Im vorliegenden Fall hat auf Veranlassung des Tatrichters ein nicht mit Gründen versehenes, also abgekürztes Urteil den inneren Dienstbereich des Gerichts verlassen, ohne dass die Voraussetzungen des § 77 b Abs. 1 OWiG gegeben waren.

a)
Mit der in der Verfügung vom 23. Februar 2016 getroffenen Anordnung der Übersendung der Akten mit Hauptverhandlungsprotokoll und unterzeichnetem Urteilsformular an die Staatsanwaltschaft zur Zustellung gemäß § 41 StPO hat sich der Tatrichter für die Hinausgabe eines Urteils in eben dieser, nicht mit Gründen versehenen Fassung entschieden (vgl. OLG Celle, VRS 75, 461; OLG Karlsruhe, NStZ-RR 2007, 212; OLG Brandenburg, a.aO.; OLG Bamberg, a.a.O.). Damit hat ein schriftliches Urteil ohne Gründe den inneren Dienstbereich des Gerichts verlassen und ist mit der Zustellung an die Staatsanwaltschaft nach außen hin in Erscheinung getreten. Da der Tatrichter das Hauptverhandlungsprotokoll mit dem unterzeichneten Urteil der Staatsanwaltschaft in der Urschrift ausdrücklich unter Berufung auf § 41 StPO und somit für den Empfänger eindeutig erkennbar im Wege der förmlichen Bekanntmachung einer Entscheidung zugeleitet hat, muss er sich an dieser Erklärung festhalten lassen (vgl. OLG Bamberg, a.a.O.; BGHSt 58, 243).

b)
Die Voraussetzungen des § 77 b Abs. 1 OWiG für ein Absehen von Urteilsgründen waren bereits deswegen nicht gegeben, weil nicht alle zur Anfechtung Berechtigten auf die Einlegung der Rechtsbeschwerde verzichtet hatten, die Frist zur Einlegung der Rechtsbeschwerde für den Betroffenen noch nicht abgelaufen und ein Verzicht des Betroffenen gemäß § 77b Abs. 1 Satz 3 OWiG auch nicht entbehrlich war. Eine entsprechende Anwendung des § 77b OWiG kommt nach Sinn, Zweck und Regelungsgehalt dieser Norm vorliegend nicht zur Anwendung (vgl. OLG Bamberg, Beschluss vom 15. Januar 2009 – 3 Ss OWi 1610/08, 3 Ss OWi 1610/2008 –, juris).

4.
Da somit die am 17. März 2016 zu den Akten gelangten schriftlichen Urteilsgründe unbeachtlich sind, das – maßgebliche – der Staatsanwaltschaft am 23. Februar 2016 zugegangene Urteil aber keine Gründe enthält, somit dem Rechtsbeschwerdegericht keine Nachprüfung auf sachlich-rechtliche Fehler ermöglicht, unterliegt es allein deswegen der Aufhebung.“

Diesen zutreffenden Ausführungen schließt sich der Senat nach eigener Überprüfung an.
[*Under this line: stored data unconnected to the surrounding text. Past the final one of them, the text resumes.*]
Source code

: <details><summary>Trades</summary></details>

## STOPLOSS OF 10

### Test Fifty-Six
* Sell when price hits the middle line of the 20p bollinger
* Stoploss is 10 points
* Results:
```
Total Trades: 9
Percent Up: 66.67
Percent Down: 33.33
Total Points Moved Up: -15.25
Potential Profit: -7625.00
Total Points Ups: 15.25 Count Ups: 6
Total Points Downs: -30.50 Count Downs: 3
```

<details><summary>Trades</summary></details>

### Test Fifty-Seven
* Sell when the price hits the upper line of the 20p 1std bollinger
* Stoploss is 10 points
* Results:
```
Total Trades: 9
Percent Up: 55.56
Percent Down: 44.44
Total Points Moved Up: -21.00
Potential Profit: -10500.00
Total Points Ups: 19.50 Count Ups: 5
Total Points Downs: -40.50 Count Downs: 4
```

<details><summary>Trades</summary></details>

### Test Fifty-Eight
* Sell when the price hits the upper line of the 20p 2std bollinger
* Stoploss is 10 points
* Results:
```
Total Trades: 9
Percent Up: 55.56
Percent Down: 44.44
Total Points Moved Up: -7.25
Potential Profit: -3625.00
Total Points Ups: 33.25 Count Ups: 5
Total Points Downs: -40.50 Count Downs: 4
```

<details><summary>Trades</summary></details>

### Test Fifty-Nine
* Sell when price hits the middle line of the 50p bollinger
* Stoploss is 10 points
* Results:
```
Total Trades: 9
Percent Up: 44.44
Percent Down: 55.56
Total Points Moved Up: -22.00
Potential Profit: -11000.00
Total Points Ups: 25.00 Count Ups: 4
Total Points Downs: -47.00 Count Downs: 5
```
Für die neue Hauptverhandlung weist der Senat auf Folgendes hin:

Bei Mitteilung des toleranzbereinigten Messwertes ist es jedenfalls tunlich, auch die Höhe des konkret berücksichtigten Toleranzwertes mitzuteilen.
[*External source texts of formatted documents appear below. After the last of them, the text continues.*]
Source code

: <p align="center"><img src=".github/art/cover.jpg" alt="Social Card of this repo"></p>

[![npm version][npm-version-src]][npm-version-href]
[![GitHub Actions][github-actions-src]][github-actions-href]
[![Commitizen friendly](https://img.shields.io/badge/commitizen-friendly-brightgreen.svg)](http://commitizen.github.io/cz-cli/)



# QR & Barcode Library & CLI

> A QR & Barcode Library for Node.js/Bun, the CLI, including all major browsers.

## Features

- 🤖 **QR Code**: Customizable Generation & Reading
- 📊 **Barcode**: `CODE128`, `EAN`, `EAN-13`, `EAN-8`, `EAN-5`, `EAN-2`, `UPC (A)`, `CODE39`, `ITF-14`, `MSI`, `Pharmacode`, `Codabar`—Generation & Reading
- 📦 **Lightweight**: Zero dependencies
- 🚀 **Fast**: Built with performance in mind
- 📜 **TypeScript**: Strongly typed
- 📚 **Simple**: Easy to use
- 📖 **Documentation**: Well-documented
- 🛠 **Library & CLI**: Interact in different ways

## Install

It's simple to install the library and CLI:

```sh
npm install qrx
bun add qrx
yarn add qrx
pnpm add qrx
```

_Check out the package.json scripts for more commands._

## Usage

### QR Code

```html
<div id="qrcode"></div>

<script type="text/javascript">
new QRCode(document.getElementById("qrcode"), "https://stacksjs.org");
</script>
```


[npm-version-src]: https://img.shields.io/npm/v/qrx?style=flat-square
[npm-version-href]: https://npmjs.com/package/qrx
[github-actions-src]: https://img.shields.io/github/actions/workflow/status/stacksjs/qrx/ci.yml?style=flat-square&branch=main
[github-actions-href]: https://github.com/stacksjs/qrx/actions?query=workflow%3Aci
Ein standardisiertes Messverfahren liegt nicht mehr vor, wenn bei Aufbau oder Bedienung gegen die Bedienungsanleitung oder Vorschriften der Bauartzulassung durch die PTB verstoßen wird. Sollte daher das Verbindungskabel zwischen Rechner und Bedieneinheit die mit der Gerätezulassung vorgeschriebene Länge von maximal drei Metern überschritten haben, so läge ein standardisiertes Messverfahren nicht mehr vor. Dies allein führt jedoch grundsätzlich nicht zu einem Verwertungsverbot des Messergebnisses. Vielmehr ist das dem Verfahren zugrundliegende Messergebnis gegebenenfalls unter Zuhilfenahme eines Sachverständigen zu überprüfen. Im Übrigen hat das Amtsgericht zutreffend auf eine Stellungnahme der PTB vom 22. Mai 2015 zu möglichen Auswirkungen der Kabellänge Bezug genommen. Insoweit ist obergerichtlich geklärt, dass es vor diesem Hintergrund nicht rechtsfehlerhaft ist, wenn das Amtsgericht sich aufgrund der Stellungnahme der PTB vom 22. Mai 2015 die Überzeugung davon verschafft, dass bei der hier im Raum stehenden geringfügigen Überschreitung der Kabellänge kein Einfluss auf das Messergebnis zu erwarten ist (vgl. insoweit OLG Celle, Beschluss vom 21. April 2016, 2 Ss OWi 82/16).